* DATA
=== Begin Enclosure ===

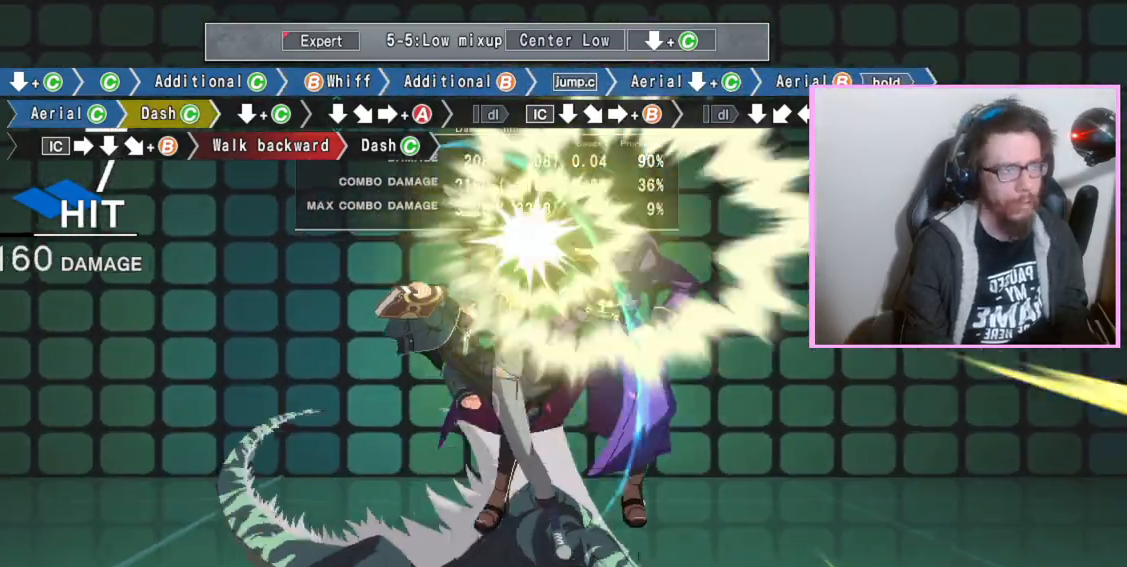
{"buttons": ["B", "DPAD_DOWN"], "events": [[233, "C", "down"], [317, "C", "up"], [350, "DPAD_DOWN", "down"]]}
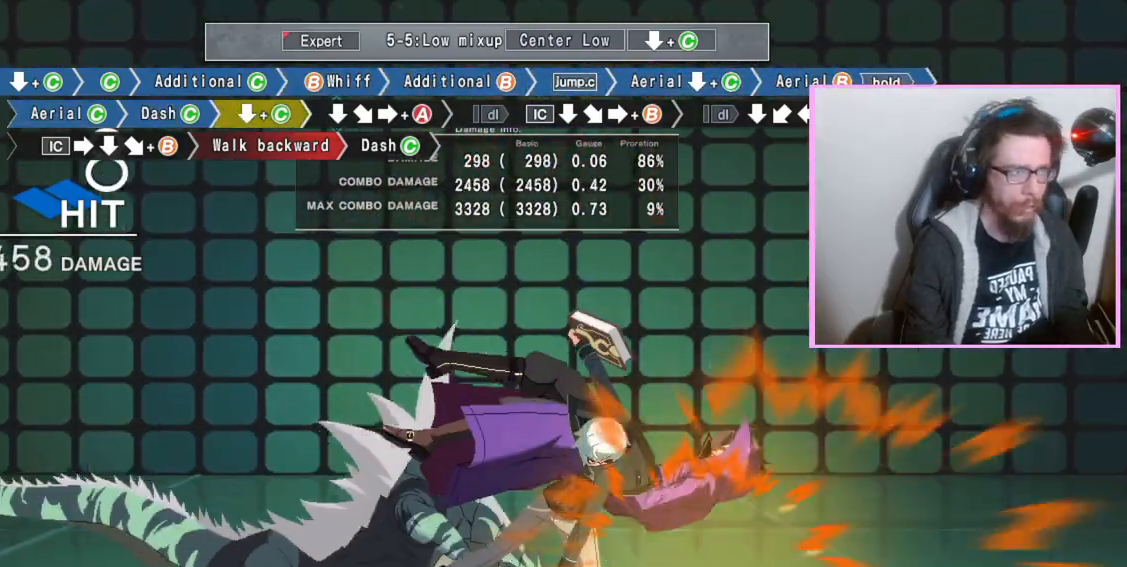
{"buttons": ["DPAD_DOWN"], "events": [[267, "B", "up"], [450, "C", "down"], [500, "C", "up"]]}
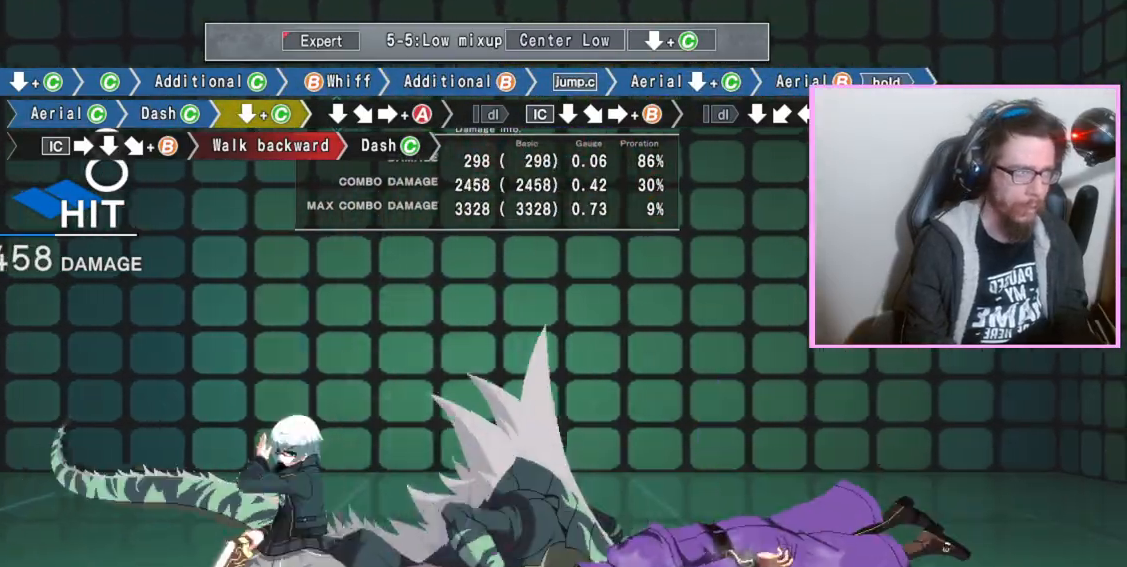
{"buttons": ["A"], "events": [[83, "C", "down"], [133, "C", "up"], [150, "DPAD_DOWN", "up"], [267, "A", "down"]]}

=== End Enclosure ===

* DIRECTIONS
Print the whole listing exactly. No pictures belong in the copy.

* EXERCISE RESULT
{"buttons": ["B", "DPAD_DOWN"], "events": [[233, "C", "down"], [317, "C", "up"], [350, "DPAD_DOWN", "down"]]}
{"buttons": ["DPAD_DOWN"], "events": [[267, "B", "up"], [450, "C", "down"], [500, "C", "up"]]}
{"buttons": ["A"], "events": [[83, "C", "down"], [133, "C", "up"], [150, "DPAD_DOWN", "up"], [267, "A", "down"]]}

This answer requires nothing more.